▸ **Your instructions**: Below this sentence is a listing; return exactly its lines from the one with "middle pip: (312, 281)" to the one with "ring tip: (396, 221)", both kept, and nothing more.

▸ **Working data**:
☆ ☆ ☆
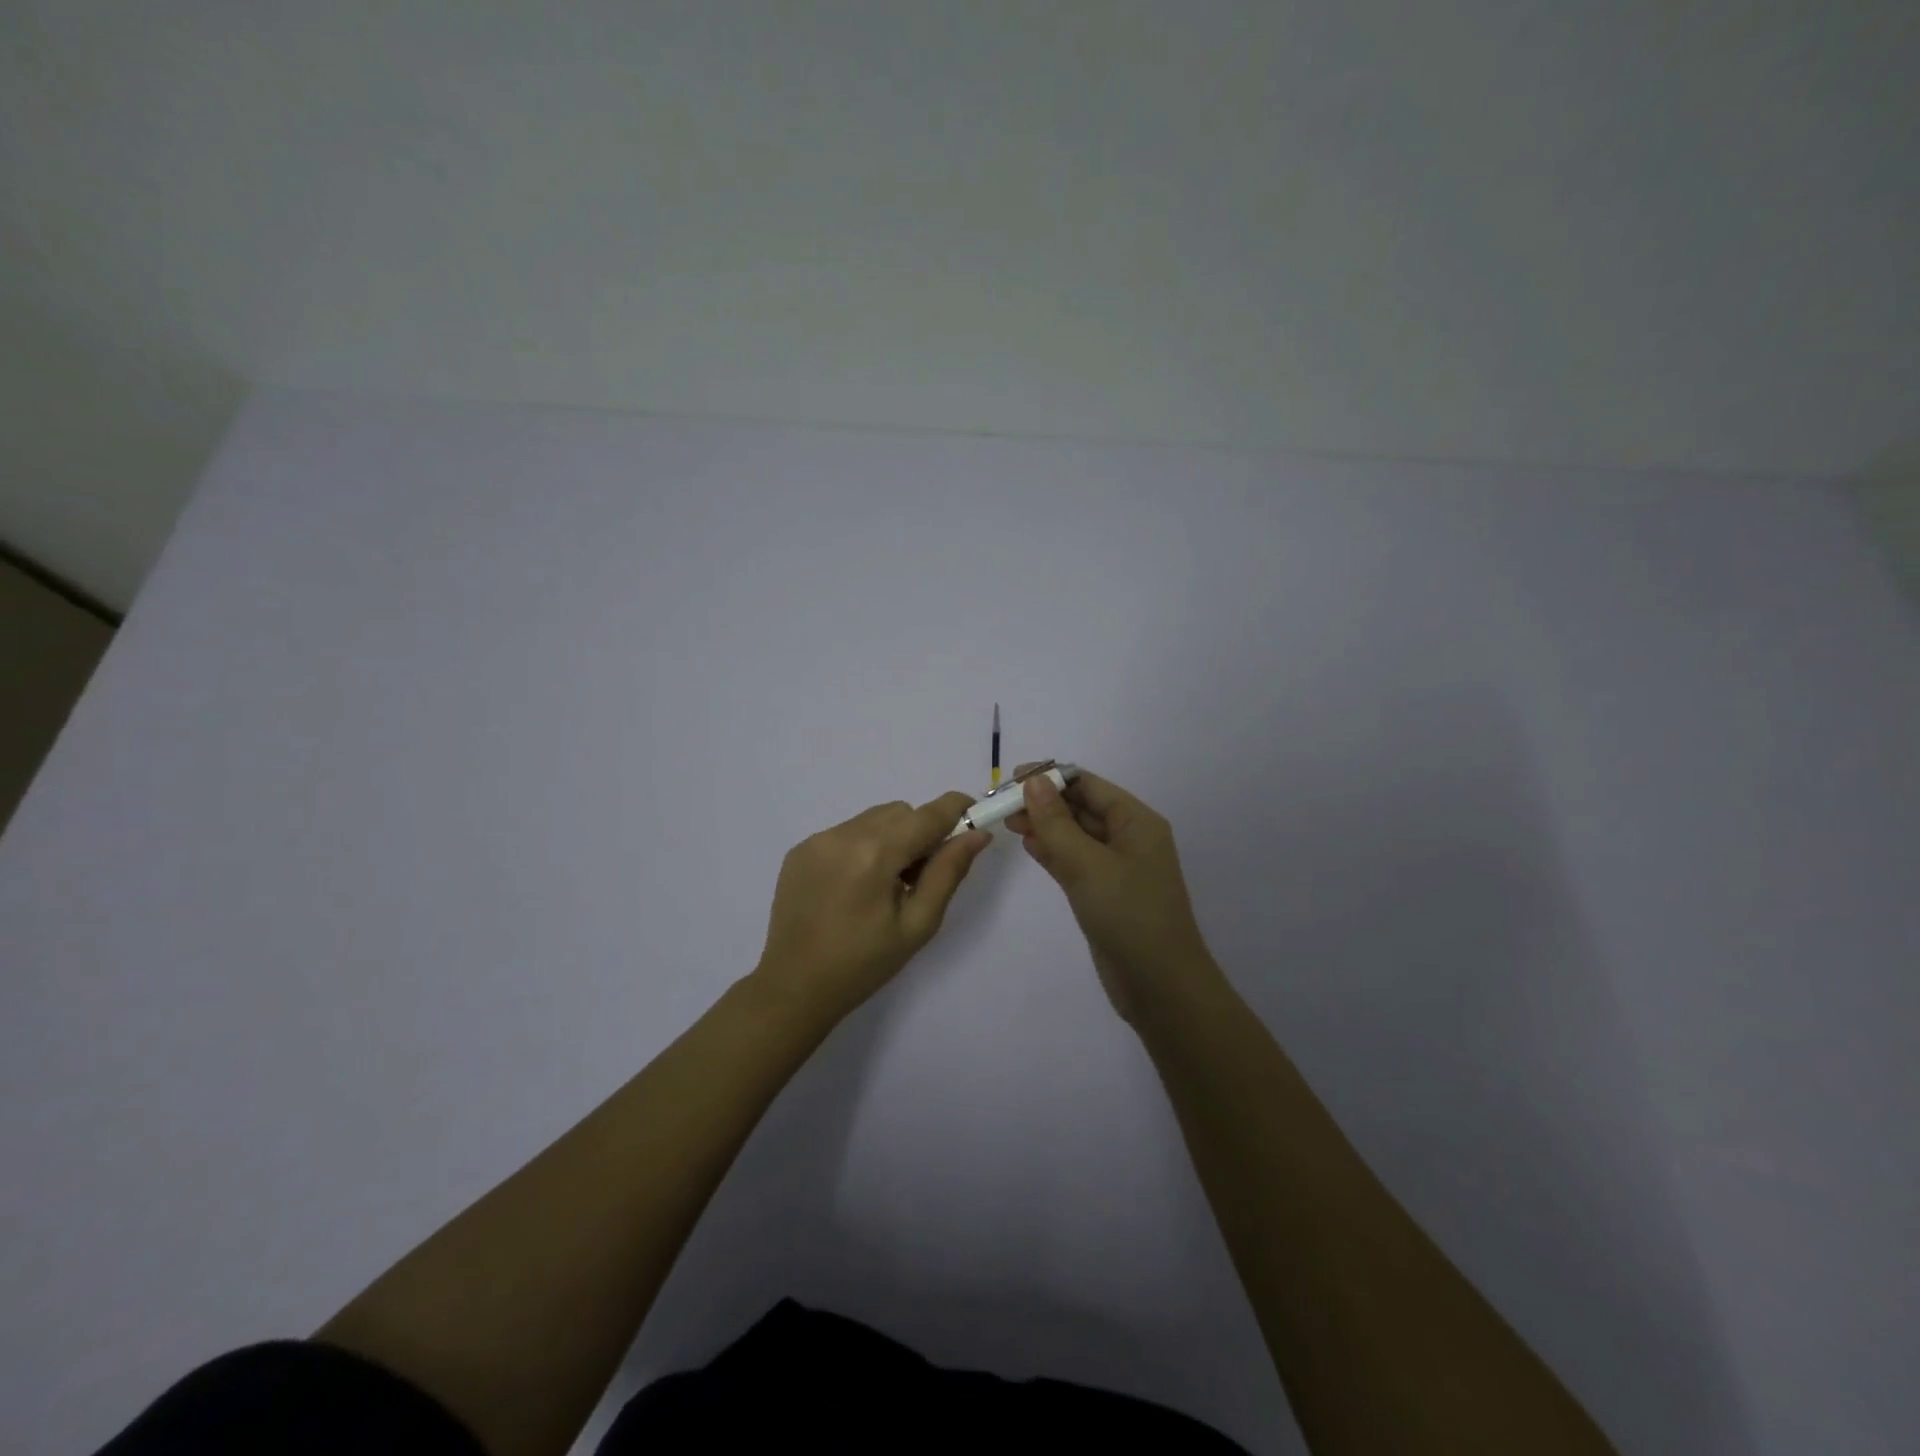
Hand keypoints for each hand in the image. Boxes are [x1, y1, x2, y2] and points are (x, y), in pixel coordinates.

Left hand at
☆ ☆ ☆
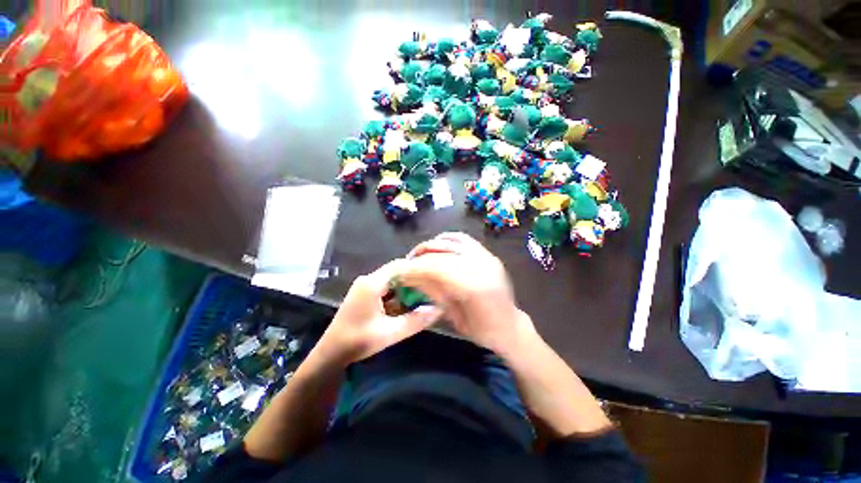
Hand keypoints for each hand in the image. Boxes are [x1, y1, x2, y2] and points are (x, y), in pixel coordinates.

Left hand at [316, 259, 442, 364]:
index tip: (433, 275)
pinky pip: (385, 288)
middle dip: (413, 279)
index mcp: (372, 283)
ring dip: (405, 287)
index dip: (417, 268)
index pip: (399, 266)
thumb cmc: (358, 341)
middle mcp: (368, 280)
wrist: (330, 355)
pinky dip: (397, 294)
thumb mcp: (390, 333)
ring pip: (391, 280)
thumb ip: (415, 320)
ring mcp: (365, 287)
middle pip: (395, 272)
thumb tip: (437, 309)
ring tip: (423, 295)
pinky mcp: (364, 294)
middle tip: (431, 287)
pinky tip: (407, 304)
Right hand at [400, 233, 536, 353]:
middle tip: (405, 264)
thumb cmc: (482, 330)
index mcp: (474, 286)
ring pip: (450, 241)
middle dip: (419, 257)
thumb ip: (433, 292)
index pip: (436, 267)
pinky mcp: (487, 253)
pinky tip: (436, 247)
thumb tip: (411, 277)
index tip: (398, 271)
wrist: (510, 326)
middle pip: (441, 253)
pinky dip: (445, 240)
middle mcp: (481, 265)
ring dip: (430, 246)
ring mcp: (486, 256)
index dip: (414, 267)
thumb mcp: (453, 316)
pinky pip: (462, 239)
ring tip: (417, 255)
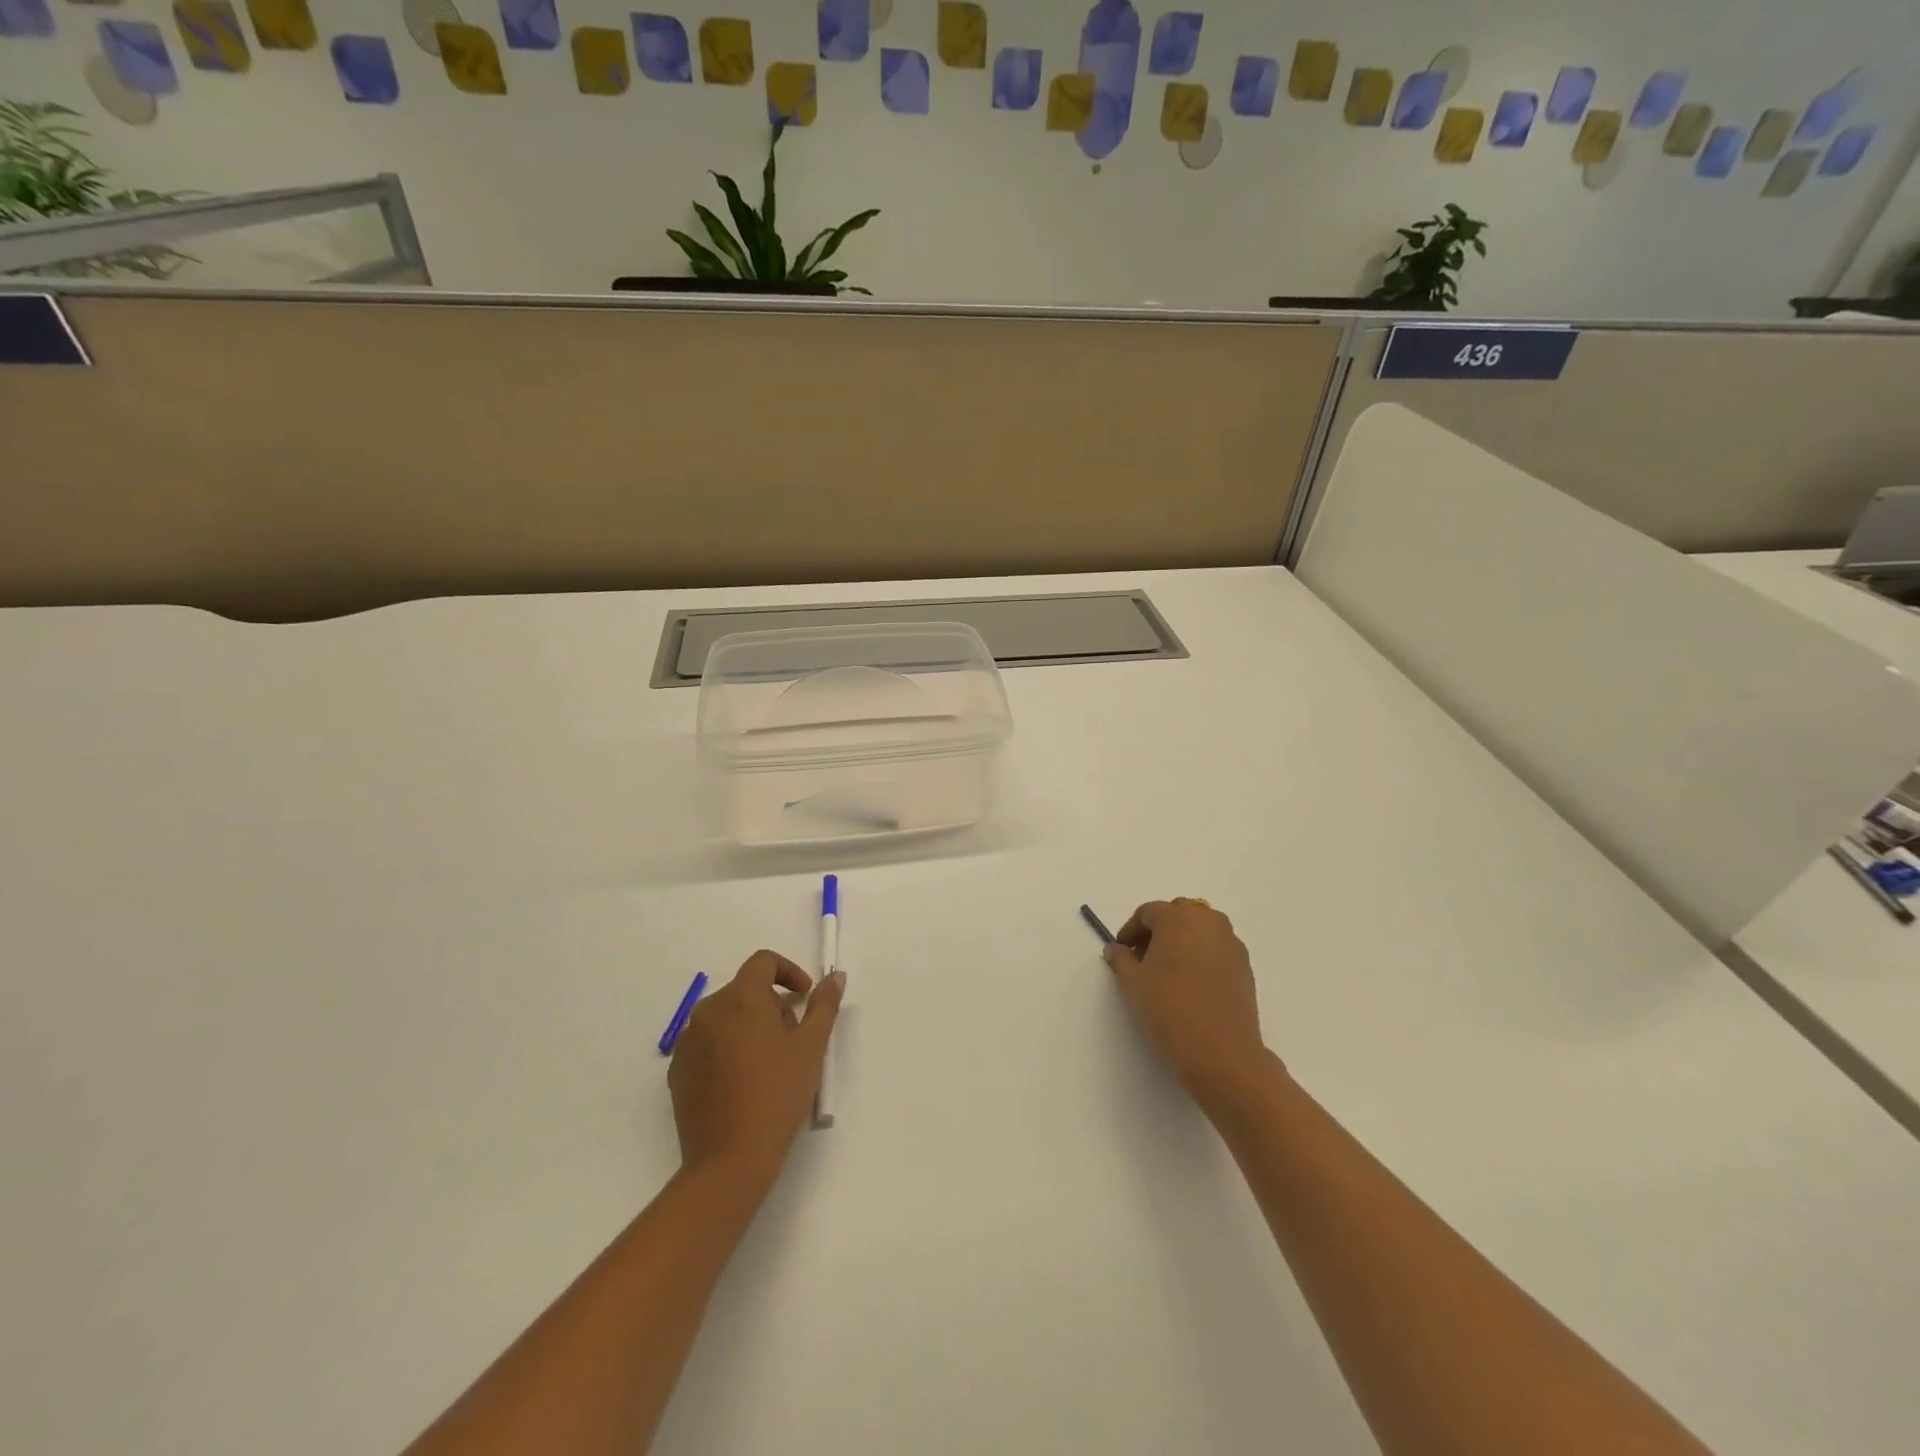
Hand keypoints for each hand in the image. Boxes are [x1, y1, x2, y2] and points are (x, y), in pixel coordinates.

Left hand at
☆ ☆ ☆
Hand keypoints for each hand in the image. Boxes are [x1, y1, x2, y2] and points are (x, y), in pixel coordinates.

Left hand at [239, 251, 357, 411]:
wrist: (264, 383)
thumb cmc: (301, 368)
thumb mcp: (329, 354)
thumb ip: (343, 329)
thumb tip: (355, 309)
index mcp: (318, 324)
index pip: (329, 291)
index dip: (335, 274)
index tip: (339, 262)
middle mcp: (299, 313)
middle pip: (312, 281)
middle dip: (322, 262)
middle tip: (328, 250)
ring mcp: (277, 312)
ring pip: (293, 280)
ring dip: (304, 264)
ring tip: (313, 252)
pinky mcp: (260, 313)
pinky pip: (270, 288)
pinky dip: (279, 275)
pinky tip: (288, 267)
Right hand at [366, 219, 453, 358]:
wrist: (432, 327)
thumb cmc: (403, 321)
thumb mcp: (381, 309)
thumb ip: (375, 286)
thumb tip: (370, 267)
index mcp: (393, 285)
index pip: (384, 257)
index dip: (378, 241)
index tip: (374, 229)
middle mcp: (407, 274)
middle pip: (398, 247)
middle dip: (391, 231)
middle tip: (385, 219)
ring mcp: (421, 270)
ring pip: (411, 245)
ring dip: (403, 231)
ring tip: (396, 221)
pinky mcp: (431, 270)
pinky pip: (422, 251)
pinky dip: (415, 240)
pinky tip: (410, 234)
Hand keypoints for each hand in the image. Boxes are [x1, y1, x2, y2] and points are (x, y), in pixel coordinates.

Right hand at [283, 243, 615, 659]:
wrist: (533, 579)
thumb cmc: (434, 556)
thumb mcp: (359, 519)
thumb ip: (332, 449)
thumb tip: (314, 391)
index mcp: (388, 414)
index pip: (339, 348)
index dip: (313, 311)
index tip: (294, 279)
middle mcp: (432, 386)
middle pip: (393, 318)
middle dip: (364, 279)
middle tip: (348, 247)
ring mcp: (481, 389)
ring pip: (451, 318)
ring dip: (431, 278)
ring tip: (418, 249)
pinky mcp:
☆ ☆ ☆
▸ **Answer to this exercise**:
middle pip: (312, 281)
middle dip: (322, 262)
middle tip: (328, 250)
ring mcp: (277, 312)
ring pip: (293, 280)
ring dip: (304, 264)
ring tip: (313, 252)
pinky mcp: (260, 313)
pinky pip: (270, 288)
pinky dip: (279, 275)
pinky tip: (288, 267)
Right hand at [366, 219, 453, 358]:
wrist: (432, 327)
thumb cmc: (403, 321)
thumb mcp: (381, 309)
thumb ip: (375, 286)
thumb tip: (370, 267)
index mcp: (393, 285)
index pip: (384, 257)
index dip: (378, 241)
index tip: (374, 229)
middle mcp: (407, 274)
middle pip: (398, 247)
middle dip: (391, 231)
middle tip: (385, 219)
ring mcp: (421, 270)
ring pip: (411, 245)
ring dip: (403, 231)
ring tip: (396, 221)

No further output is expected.